IF AT SOME POINT during your formal education you read Moby Dick, The House of Seven Gables, Walden, or any other 19th-century American literary classic, you indirectly felt the influence of Harvard scholar F. O. Matthiessen (1902-1950). It was his book American Renaissance: Art and Expression in the Age of Emerson and Whitman (1941) that defined the canon of American literary classics. The book was so influential that it helped launch American Studies as a discipline, one that integrates fields such as literature, history, film, anthropology, and sociology, among others.
Matthiessen also wrote influential books about Sarah Orne Jewett (a distant relative on his mother’s side), T. S. Eliot, Henry James, and Theodore Dreiser. He wrote the kind of cultural history that electrified me as an undergraduate, affirming that every work of art, literary or otherwise, stood on its own artistic merits—but also could open a window onto the historical moment of its creation.

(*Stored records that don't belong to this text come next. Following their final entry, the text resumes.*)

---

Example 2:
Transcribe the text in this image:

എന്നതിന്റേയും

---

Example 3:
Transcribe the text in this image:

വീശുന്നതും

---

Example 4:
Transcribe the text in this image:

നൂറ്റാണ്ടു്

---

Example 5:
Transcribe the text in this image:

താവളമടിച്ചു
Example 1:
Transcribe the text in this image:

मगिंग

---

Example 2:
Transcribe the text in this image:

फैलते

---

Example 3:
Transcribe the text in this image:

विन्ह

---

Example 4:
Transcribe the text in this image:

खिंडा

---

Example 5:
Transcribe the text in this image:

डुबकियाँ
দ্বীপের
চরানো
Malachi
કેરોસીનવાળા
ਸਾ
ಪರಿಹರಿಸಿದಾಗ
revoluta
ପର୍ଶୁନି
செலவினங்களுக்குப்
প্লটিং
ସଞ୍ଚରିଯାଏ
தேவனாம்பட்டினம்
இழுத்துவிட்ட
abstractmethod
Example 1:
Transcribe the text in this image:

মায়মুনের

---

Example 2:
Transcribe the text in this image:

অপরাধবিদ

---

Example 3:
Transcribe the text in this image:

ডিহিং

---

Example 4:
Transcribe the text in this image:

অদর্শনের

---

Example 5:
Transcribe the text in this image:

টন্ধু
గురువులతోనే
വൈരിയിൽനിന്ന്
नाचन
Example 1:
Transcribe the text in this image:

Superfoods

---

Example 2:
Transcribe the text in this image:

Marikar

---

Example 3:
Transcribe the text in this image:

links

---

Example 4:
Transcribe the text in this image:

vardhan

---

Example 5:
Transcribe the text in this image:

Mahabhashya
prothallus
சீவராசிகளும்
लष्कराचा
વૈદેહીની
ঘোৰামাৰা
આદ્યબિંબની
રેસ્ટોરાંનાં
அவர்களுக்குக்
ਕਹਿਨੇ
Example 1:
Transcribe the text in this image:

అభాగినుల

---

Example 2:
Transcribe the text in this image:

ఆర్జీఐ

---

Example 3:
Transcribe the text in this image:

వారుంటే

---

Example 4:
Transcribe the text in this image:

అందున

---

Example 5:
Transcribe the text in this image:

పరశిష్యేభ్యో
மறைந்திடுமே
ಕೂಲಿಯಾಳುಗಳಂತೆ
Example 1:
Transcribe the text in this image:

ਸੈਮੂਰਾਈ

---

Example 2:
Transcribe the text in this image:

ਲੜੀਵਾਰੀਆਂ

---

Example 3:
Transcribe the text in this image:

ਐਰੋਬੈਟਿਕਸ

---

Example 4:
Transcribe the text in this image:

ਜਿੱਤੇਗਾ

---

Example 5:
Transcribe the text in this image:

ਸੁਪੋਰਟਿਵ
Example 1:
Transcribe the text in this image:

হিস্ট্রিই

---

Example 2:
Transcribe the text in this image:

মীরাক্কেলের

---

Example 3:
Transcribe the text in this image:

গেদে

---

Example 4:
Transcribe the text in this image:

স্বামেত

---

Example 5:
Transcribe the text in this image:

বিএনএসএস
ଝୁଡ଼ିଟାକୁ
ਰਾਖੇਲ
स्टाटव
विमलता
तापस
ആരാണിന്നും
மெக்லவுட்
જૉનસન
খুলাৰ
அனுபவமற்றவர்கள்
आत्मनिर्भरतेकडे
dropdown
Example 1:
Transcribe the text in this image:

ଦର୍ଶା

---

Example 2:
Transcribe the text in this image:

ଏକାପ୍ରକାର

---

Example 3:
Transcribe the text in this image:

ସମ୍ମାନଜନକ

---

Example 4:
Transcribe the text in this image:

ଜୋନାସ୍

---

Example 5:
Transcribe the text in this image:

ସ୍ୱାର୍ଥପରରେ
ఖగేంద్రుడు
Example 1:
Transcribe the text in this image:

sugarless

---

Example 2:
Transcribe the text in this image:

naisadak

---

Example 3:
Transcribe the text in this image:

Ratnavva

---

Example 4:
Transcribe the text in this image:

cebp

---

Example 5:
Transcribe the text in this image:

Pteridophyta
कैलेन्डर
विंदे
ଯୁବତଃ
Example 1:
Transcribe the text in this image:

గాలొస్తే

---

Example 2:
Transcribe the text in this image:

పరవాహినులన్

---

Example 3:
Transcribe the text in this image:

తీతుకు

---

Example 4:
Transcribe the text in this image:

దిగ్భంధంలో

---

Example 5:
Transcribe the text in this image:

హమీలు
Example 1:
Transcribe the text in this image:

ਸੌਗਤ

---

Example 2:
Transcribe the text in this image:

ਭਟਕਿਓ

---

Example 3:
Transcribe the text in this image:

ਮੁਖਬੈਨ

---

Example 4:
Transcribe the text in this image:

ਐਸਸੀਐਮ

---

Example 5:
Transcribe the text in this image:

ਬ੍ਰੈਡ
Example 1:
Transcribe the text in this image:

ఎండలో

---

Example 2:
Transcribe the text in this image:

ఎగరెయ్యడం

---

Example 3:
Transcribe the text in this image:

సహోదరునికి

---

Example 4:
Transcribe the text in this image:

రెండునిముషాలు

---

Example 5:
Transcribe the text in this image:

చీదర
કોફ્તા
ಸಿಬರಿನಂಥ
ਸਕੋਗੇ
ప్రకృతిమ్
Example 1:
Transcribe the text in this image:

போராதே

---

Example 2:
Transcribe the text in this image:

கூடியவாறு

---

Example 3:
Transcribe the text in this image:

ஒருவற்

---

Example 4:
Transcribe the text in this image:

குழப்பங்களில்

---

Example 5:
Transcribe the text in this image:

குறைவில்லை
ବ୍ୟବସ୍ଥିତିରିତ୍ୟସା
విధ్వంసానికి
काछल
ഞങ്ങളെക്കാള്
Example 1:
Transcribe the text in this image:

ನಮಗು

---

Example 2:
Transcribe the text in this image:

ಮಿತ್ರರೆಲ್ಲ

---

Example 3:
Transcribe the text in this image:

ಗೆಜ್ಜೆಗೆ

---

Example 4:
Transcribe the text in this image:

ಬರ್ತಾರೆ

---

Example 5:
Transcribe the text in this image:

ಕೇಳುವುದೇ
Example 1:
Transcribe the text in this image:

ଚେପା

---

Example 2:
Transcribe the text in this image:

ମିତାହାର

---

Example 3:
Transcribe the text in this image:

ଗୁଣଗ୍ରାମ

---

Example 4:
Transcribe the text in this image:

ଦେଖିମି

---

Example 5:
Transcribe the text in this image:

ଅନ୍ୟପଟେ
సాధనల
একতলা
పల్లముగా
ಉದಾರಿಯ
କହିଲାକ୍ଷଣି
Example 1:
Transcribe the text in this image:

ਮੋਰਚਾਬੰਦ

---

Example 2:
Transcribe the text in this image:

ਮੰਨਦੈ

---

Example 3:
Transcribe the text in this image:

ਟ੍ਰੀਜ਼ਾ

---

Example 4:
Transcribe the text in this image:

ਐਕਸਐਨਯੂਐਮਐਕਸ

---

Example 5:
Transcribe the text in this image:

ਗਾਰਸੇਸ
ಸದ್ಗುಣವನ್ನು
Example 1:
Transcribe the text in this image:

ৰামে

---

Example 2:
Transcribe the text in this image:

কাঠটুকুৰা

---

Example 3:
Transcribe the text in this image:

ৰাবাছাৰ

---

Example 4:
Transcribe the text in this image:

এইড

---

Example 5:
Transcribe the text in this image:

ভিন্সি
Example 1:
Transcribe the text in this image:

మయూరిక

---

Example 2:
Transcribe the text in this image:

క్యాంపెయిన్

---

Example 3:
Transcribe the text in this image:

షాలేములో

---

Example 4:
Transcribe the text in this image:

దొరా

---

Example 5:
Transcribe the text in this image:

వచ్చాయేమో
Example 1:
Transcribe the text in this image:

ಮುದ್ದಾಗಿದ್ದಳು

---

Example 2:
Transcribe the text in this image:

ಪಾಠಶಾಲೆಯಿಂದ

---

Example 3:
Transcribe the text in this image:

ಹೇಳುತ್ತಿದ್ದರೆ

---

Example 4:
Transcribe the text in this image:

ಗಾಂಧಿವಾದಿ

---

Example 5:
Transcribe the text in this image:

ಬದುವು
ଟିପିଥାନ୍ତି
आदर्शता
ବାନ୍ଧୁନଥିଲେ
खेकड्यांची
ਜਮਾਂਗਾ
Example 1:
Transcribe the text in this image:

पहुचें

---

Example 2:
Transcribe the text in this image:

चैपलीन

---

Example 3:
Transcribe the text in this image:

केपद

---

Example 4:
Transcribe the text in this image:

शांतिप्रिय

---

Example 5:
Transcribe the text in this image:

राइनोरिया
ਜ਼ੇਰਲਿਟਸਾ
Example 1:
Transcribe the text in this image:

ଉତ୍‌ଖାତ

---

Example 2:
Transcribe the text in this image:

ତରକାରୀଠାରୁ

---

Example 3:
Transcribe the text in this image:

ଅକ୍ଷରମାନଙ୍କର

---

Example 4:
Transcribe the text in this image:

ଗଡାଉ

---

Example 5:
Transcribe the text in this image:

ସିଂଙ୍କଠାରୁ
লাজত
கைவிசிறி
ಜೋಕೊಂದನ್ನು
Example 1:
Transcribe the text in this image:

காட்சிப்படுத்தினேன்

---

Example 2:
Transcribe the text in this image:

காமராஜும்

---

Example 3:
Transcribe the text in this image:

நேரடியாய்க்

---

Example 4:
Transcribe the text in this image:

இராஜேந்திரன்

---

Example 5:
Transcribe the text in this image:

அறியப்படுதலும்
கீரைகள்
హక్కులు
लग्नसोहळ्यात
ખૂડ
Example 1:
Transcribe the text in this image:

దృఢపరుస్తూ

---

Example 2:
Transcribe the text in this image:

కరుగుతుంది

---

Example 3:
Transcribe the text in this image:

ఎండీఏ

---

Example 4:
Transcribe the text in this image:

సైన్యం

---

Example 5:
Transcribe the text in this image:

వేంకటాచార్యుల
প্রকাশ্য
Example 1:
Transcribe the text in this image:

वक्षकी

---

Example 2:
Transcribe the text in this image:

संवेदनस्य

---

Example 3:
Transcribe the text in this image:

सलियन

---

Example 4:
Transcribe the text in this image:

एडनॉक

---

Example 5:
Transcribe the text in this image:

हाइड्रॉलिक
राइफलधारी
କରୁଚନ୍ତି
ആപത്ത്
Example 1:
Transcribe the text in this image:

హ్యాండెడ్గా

Matthiessen was no lonely scholar, cloistered away in his study. Inspired by his mother’s Unitarian faith, he fought for social justice from the earliest days of his career at Harvard, when he rallied influential professors and university publications in support of the owner of the Dunster House Bookshop in Cambridge, which had been entrapped by the Watch & Ward, a censorship organization, into selling a copy of the banned book Lady Chatterley’s Lover. Many years later, when the U.S. attorney general published lists of nearly eighty organizations it deemed “subversive,” Matthiessen, a self-proclaimed socialist, had supported nearly ten of them. His political activism reached a pinnacle when he gave a seconding speech for the nomination of 1948 Progressive Party presidential candidate Henry Wallace.